LOUISVILLE “It’s not brain surgery; it’s stomach surgery,” says Melissa Moody, LCSW, behavioral weight management specialist at Norton Weight Management Center. Many of her clients and patients, however, have an emotional and mental relationship with food that affects the success — or failure — of their bariatric experience, regardless of whether it’s surgical or nonsurgical.
“The nonsurgical patients actually require more counseling than the surgical because their weight-management is ongoing,” says Moody. She estimates that there are more nonsurgical patients than surgical, about 70% versus 30% in Norton’s Weight Management Center.
“People have thoughts, desires, and cravings for food before and after surgery or when entering our nonsurgical weight management program,” says Moody. “That doesn’t change, but they need to learn how to manage those thoughts about food.” That is where counseling and therapy enter.

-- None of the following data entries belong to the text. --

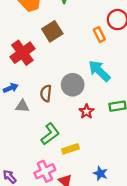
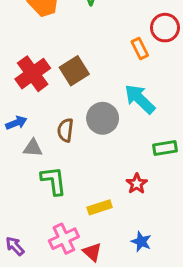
brown square: (52, 31) -> (74, 71), moved
red star: (87, 111) -> (137, 184), moved
green L-shape: (50, 134) -> (54, 181), moved, turned -60

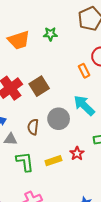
red star: (137, 184) -> (77, 153), moved
yellow rectangle: (100, 207) -> (53, 161), moved

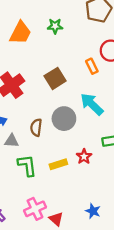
orange trapezoid: (19, 40) -> (21, 33), turned -45
brown square: (39, 86) -> (55, 78), moved

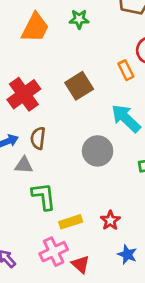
gray circle: (64, 119) -> (98, 151), moved
brown semicircle: (36, 128) -> (38, 138), moved
red star: (84, 156) -> (110, 220), moved
yellow rectangle: (58, 164) -> (71, 222), moved

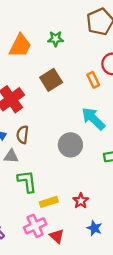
brown square: (79, 86) -> (51, 80), moved

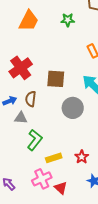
green star: (56, 39) -> (68, 20), moved
brown square: (51, 80) -> (56, 79), moved, turned 36
green L-shape: (27, 181) -> (35, 140), turned 45

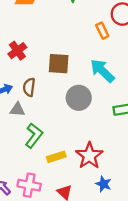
red cross: (21, 68) -> (17, 51), size x0.7
red star: (82, 157) -> (89, 156), size x1.6
pink cross: (42, 179) -> (29, 185), moved, turned 36

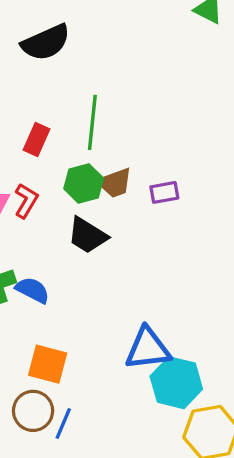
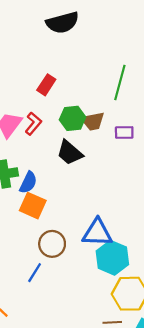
green line: (92, 122) -> (120, 82), moved
blue semicircle: (33, 290) -> (28, 183), turned 80
orange square: (48, 364) -> (33, 206), moved
brown circle: (33, 411) -> (52, 244), moved

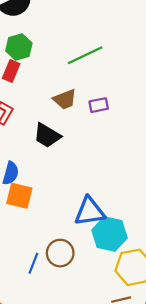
green line: (120, 82) -> (85, 55), turned 60
green hexagon: (73, 118) -> (19, 47), moved
brown circle: (52, 244) -> (60, 253), moved

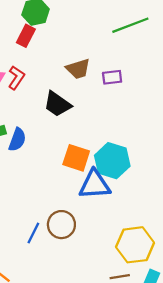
green line: (85, 55) -> (130, 25), moved
orange square: (19, 196) -> (76, 158), moved
cyan hexagon: (110, 234) -> (112, 161), moved

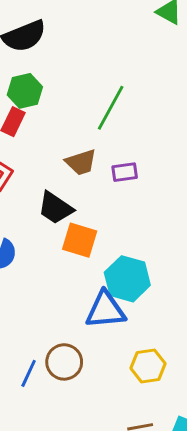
green line: (130, 25) -> (111, 108), moved, turned -39
orange square: (76, 158) -> (80, 240), moved
yellow hexagon: (135, 245) -> (148, 366), moved, size x0.7

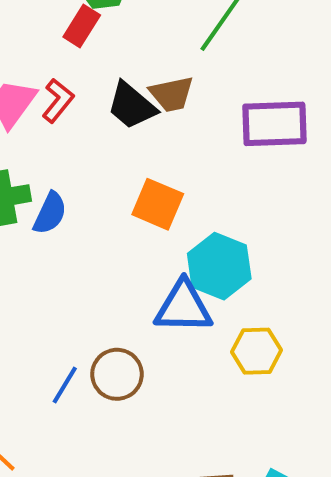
purple rectangle: (125, 172) -> (274, 124), moved, size x1.8
black trapezoid: (55, 208) -> (132, 106), moved
yellow hexagon: (148, 366) -> (257, 351), moved

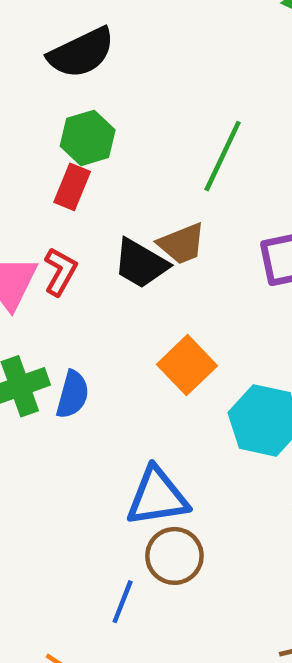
orange square: (158, 204) -> (187, 365), turned 33
blue triangle: (183, 307) -> (157, 497), moved
blue line: (65, 385) -> (123, 602), moved

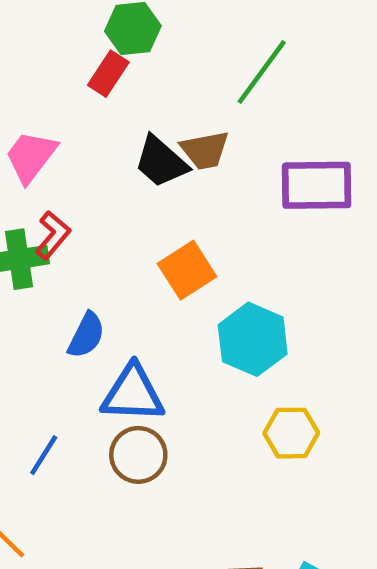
red L-shape: (60, 272) -> (53, 235), moved
blue semicircle: (73, 395) -> (86, 335), moved
blue line: (123, 602) -> (44, 455), moved

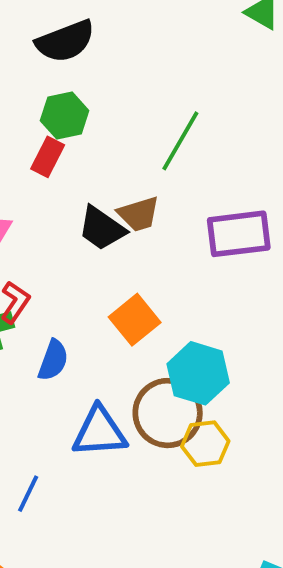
blue semicircle: (86, 335) -> (53, 360), moved
yellow hexagon: (291, 433) -> (205, 444), moved
brown circle: (138, 455) -> (168, 413), moved, size x1.4

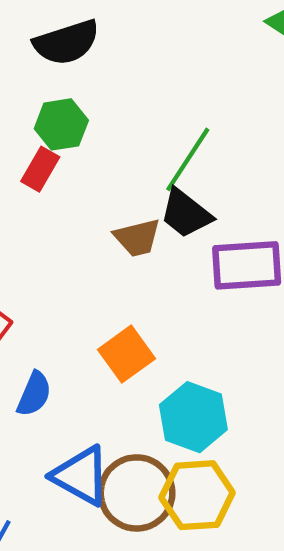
black trapezoid: (102, 228) -> (186, 213), moved
brown circle: (168, 413) -> (137, 493), moved
blue triangle: (99, 432) -> (81, 476), turned 30
yellow hexagon: (205, 444) -> (197, 495), size x1.4

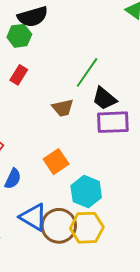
green hexagon: (61, 124) -> (19, 36), moved
black trapezoid: (186, 213) -> (104, 99), moved

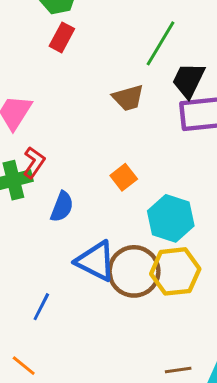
red rectangle: (19, 75) -> (62, 37), moved
black trapezoid: (104, 99) -> (188, 80), turned 80
orange square: (56, 162) -> (124, 177), size x0.7

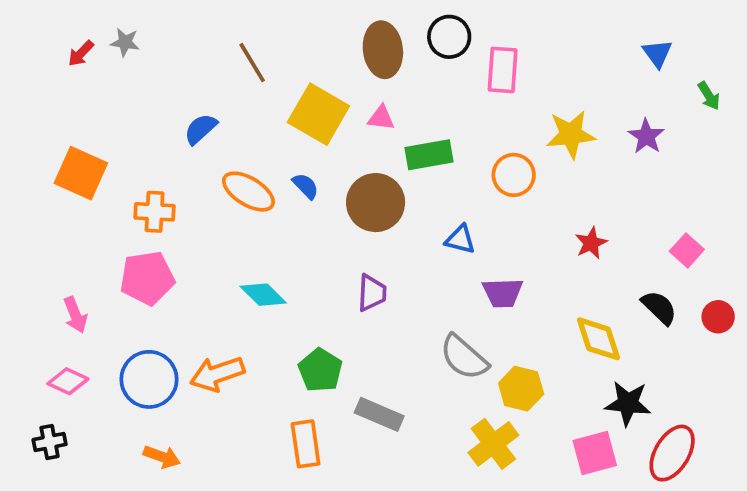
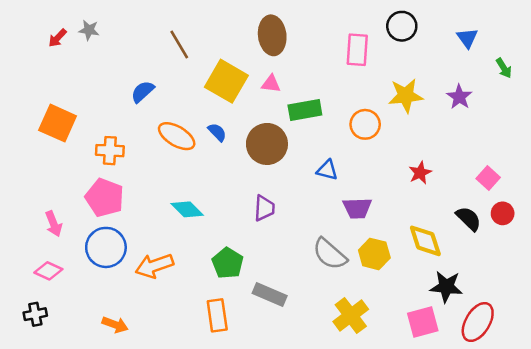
black circle: (449, 37) -> (402, 26), moved
pink pentagon: (147, 278) -> (105, 198), turned 30
red circle: (718, 317) -> (503, 213), moved
blue circle: (149, 379) -> (106, 247), moved
yellow hexagon: (521, 389) -> (374, 254), moved

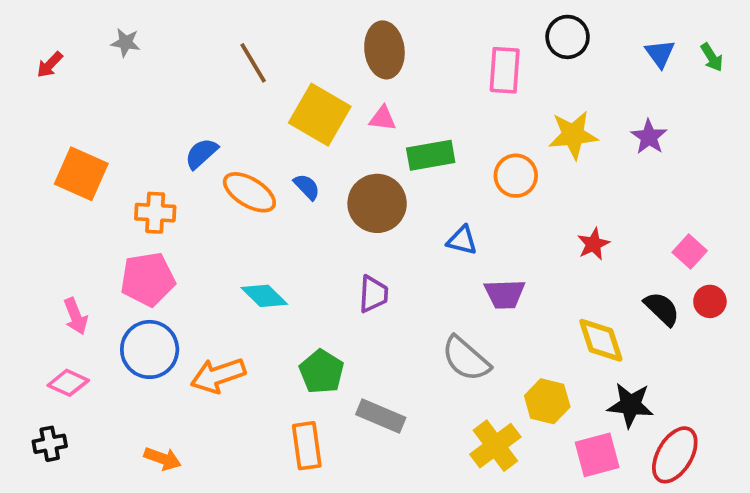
red arrow: (58, 38) -> (50, 65), moved
green arrow: (504, 68) -> (712, 57), moved
blue semicircle: (143, 92) -> (201, 153), moved
pink pentagon: (105, 198) -> (148, 279), turned -30
yellow hexagon: (374, 254) -> (547, 401), moved

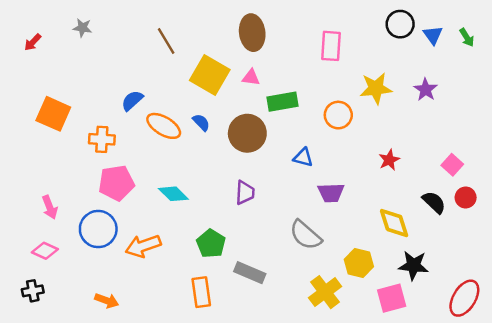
black circle: (568, 37) -> (400, 24), moved
pink pentagon: (148, 279) -> (116, 183), moved
red ellipse: (675, 455) -> (464, 298), moved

According to Moody, most people who are looking for a change in their eating habits and weight management are unprepared for the emotional journey they are embarking upon after bariatric surgery or entering the nonsurgical program. There is often anxiety, especially in the beginning, that can progress to a variety of emotions such as joy, fear, frustration, anger, and shame. She counsels patients to take it one day at a time and advises them that ups and downs are expected and normal. The role of the counselor is “to support our clients during their dark periods and help them normalize their new situation.”
Significant weight loss that is sustainable is not quick. Moody points out, “The weight didn’t go on overnight. It’s not coming off overnight.”
Recognizing Triggers for Success
Moody sees a variety of causes for failure in weight management including medical complications, such as diabetes, thyroid imbalance, and weight-bearing joint problems that inhibit even moderate exercise and activity. Those conditions are challenging for counselors because they affect areas outside of the emotional support system she offers.
“Spotting the difference between ‘head hunger’ and ‘physical hunger’ is critical.”
The majority of her patients, however, face the task of changing their emotional attachment to food. “For many people, food is a friend that they turn to in times of stress for comfort,” says Moody. “In some extreme cases, the friendship with food becomes an addiction. Food is the drug of choice.”
That’s when recognizing the “food hunger” triggers becomes key. Knowing when and how to spot the difference between “head hunger” and “physical hunger.” Moody points out that head hunger can come from stress, boredom, sadness, and external stimuli such as images of food in TV commercials, the aroma of food nearby, or even conversations about food. Moody counsels her patients to “be mindful of the head hunger impulses and make the connection between what the brain is thinking and what the hand and mouth are doing.”
A common recommended response to a head hunger trigger is for a patient to “create their own emotional tool kit to deal with the head hunger triggers,” says Moody. She explains that there’s no one-size-fits-all coping strategy. Individuals must develop a customized response, as well as determining where the head hunger trigger is coming from, i.e., boredom, stress, anxiety. Moody suggests trigger countering behaviors such as “exercise, journaling, doing something artistic like listening to music or reading. Even aromatherapy can be helpful to reduce the stress level that is triggering head hunger. Anything to change what you’re thinking can work.”
Moody points out that patients are also more likely to open up about their fears and feelings of failure when they become mindful of their triggers and behaviors and receive counseling. She encourages all primary care physicians with patients who are considering bariatric surgery or entering a weight loss and management program to seek emotional counseling as a follow-up. “There’s much more involved than just seeing a dietician after weight-loss surgery.”